**DATASET EXTRACT:**
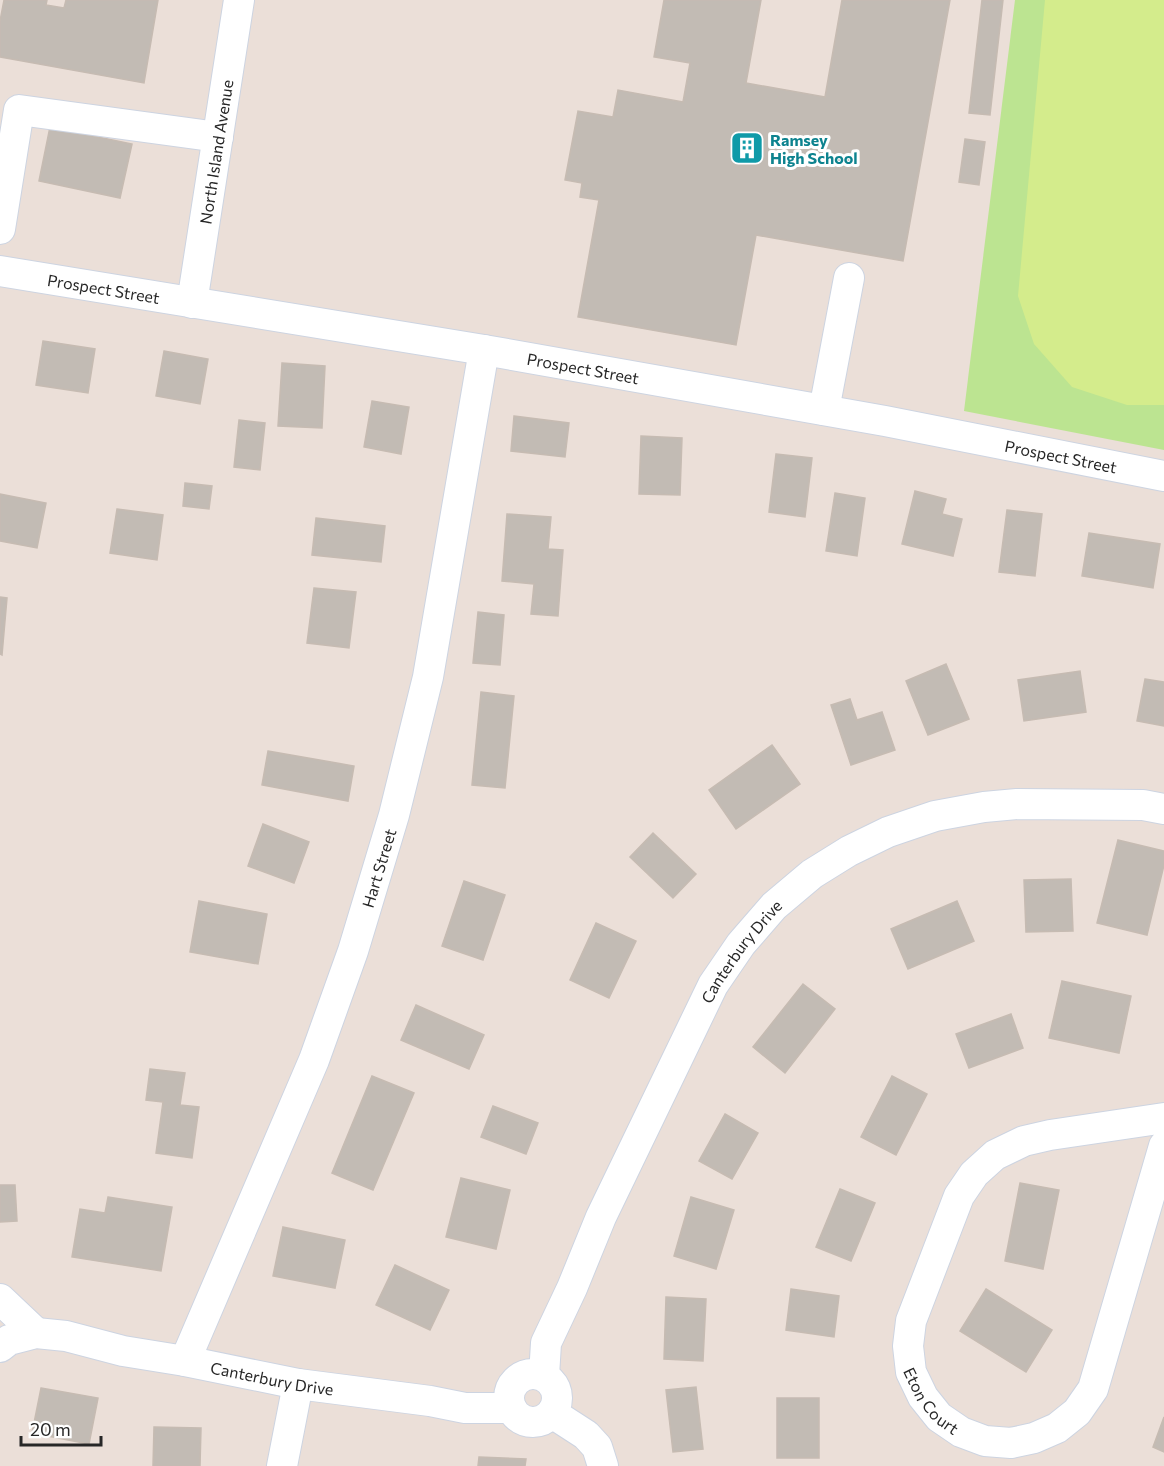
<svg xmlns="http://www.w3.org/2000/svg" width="1164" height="1466" viewBox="0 0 1164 1466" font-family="Commissioner,sans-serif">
  <rect width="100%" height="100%" fill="#ebdfd8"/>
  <polygon fill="#bce491" points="1015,0 1164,0 1164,450 964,411"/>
  <polygon fill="#d4ec8c" points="1045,0 1164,0 1164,405 1127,405 1072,387 1034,344 1018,296"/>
  <g fill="#c2bbb4" stroke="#c6bbb2" stroke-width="1.5">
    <polygon points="4,0 47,0 46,5 64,8 66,0 158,0 144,83 0,57 0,21"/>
    <polygon points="664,0 761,0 746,83 825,97 842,0 950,0 903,261 756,235 736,345 578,317 599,200 580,197 582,183 565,180 578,111 613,117 618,90 683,102 690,63 654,57"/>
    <polygon points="982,0 1003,0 990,115 969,113"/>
    <polygon points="50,127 132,144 120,198 39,181"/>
    <polygon points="965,139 985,142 979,185 959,182"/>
    <polygon points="43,341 95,349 88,393 36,385"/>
    <polygon points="164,351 208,359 200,404 156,396"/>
    <polygon points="282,363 325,366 322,428 278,426"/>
    <polygon points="372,401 409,407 401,454 364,447"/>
    <polygon points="514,416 569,423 565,457 511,451"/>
    <polygon points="239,420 265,423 260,470 234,467"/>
    <polygon points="641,436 682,438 680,495 639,494"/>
    <polygon points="776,454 812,458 805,517 769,512"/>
    <polygon points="185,483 212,486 209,509 183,506"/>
    <polygon points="915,491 946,499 942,514 962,519 953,556 902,544"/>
    <polygon points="835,493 865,498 857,556 826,551"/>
    <polygon points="0,494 46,503 37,548 0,541"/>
    <polygon points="117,509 163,515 157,560 110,553"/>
    <polygon points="1007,510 1042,514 1035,576 999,572"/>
    <polygon points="507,514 551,517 548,549 563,550 558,616 531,614 534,584 502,581"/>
    <polygon points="316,518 385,526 381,562 312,555"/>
    <polygon points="1089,533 1160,544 1153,588 1082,576"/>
    <polygon points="314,588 356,592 349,648 307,643"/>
    <polygon points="0,597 7,598 2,655 0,654"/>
    <polygon points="478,612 504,615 500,665 473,663"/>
    <polygon points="946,664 969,719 928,735 906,681"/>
    <polygon points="1080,671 1086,712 1024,721 1018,680"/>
    <polygon points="1145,679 1164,682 1164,726 1137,721"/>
    <polygon points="481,692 514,696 505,788 472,785"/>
    <polygon points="850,699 857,720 882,712 895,750 851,765 831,705"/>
    <polygon points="772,745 800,784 736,829 709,790"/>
    <polygon points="268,751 354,766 348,801 262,785"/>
    <polygon points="263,824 309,842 294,883 248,866"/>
    <polygon points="653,833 696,874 673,898 630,857"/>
    <polygon points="1118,840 1164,851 1164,865 1147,935 1097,923"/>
    <polygon points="1071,879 1073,931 1026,932 1024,880"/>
    <polygon points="464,881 505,895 483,960 442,946"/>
    <polygon points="199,901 267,914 258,964 190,952"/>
    <polygon points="957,901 974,941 908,969 891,929"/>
    <polygon points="596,923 636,941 609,998 570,980"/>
    <polygon points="1062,981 1131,996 1119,1053 1049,1038"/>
    <polygon points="803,984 835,1009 785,1073 753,1047"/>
    <polygon points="416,1005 484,1035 469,1069 401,1040"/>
    <polygon points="1011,1014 1023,1048 969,1068 956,1034"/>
    <polygon points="150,1069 185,1073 180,1105 199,1107 192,1158 156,1153 163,1102 146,1100"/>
    <polygon points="372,1076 414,1093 373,1190 332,1173"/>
    <polygon points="892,1076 927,1094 896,1155 861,1137"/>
    <polygon points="493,1106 538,1123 526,1154 481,1137"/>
    <polygon points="725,1114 758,1133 732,1179 699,1161"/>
    <polygon points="461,1178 510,1190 496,1249 446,1237"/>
    <polygon points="1020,1183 1059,1190 1043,1269 1005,1261"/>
    <polygon points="0,1185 15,1185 17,1221 0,1222"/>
    <polygon points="840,1189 875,1203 851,1261 816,1247"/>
    <polygon points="108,1197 172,1207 161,1271 72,1257 80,1209 105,1213"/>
    <polygon points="691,1197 734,1210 716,1269 674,1256"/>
    <polygon points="283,1227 345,1240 335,1288 273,1276"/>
    <polygon points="395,1265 449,1290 430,1330 376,1305"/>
    <polygon points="791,1289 839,1296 834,1337 786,1330"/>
    <polygon points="986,1289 1052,1330 1026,1372 960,1331"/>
    <polygon points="666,1297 706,1299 703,1361 664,1359"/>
    <polygon points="696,1387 703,1449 673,1452 666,1390"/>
    <polygon points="41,1388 98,1398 89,1444 32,1433"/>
    <rect x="777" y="1398" width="42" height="60"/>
    <polygon points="1164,1417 1164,1452 1153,1447"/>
    <polygon points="154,1427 201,1428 200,1466 153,1466"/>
    <polygon points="479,1457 526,1459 525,1466 478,1466"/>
  </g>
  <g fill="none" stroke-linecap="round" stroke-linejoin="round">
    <defs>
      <g id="minor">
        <polyline points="0,229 19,110 218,137"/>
        <path id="s1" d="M 0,271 L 484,350 L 885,421 L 1164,476"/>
        <path id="s2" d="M 192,303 L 239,0"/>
        <polyline points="824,410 849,278"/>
        <path id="s3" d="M 1164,1118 L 1050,1135 L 1024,1141 L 995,1155 L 974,1174 L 959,1196 L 911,1321 L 908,1346 L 911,1372 L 923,1397 L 939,1417 L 961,1432 L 985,1441 L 1011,1443 L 1034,1438 L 1057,1428 L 1077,1412 L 1093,1389 L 1164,1146"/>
        <polyline points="0,1299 36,1333"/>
        <path id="s4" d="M 0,1347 L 9,1340 L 36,1333 L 66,1336 L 123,1351 L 185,1361 L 298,1384 L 430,1401 L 465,1408 L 511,1408"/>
        <path id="s5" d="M 185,1361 L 314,1060 L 353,951 L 394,815 L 428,677 L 484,350"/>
        <circle cx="533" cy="1398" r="24"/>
        <path id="s6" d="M 544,1376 L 546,1343 L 572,1288 L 601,1217 L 713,985 L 741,944 L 774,906 L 812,874 L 849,851 L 888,832 L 935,816 L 984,807 L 1017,804 L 1143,805 L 1164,809"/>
        <polyline points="552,1413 586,1435 597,1447 603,1466"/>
        <polyline points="282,1466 298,1384"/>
      </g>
    </defs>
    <use href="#minor" stroke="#cdd4e1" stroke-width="32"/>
    <use href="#minor" stroke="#fff" stroke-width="30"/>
  </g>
  <defs>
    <symbol id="building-square" viewBox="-11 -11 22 22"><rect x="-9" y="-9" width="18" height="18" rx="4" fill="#0f9aa8" stroke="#fff"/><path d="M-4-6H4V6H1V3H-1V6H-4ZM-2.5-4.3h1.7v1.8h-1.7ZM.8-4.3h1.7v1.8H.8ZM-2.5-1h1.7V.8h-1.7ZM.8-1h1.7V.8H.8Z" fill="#fff"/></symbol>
  </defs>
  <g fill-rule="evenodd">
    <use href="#building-square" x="728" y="129" width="38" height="38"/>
  </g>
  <g text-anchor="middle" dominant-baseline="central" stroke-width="6" stroke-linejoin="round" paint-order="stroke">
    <g font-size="16" font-weight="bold" fill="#0d838f" stroke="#fff" text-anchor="start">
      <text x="770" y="139">Ramsey<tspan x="770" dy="18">High School</tspan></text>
    </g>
    <g font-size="16" fill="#272727" stroke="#fff">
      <text stroke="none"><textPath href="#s2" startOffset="153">North Island Avenue</textPath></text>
      <text stroke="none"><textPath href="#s1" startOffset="105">Prospect Street</textPath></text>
      <text stroke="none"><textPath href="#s1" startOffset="591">Prospect Street</textPath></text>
      <text stroke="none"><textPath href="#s1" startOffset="1077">Prospect Street</textPath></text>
      <text stroke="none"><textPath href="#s5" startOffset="530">Hart Street</textPath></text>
      <text stroke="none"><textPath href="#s6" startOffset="472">Canterbury Drive</textPath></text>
      <text stroke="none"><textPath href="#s4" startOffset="280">Canterbury Drive</textPath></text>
      <text stroke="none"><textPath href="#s3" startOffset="450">Eton Court</textPath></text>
    </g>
  </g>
  <path d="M21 1436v9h80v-9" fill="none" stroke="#272727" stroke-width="3"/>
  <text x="30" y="1436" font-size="18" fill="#272727" stroke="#ffffff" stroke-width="4.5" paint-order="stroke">20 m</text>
</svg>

**TO DO:**
Which lines of the material above hold the string "round"? Pull them out.

**FINISHED EXERCISE:**
  <g fill="none" stroke-linecap="round" stroke-linejoin="round">
  <g text-anchor="middle" dominant-baseline="central" stroke-width="6" stroke-linejoin="round" paint-order="stroke">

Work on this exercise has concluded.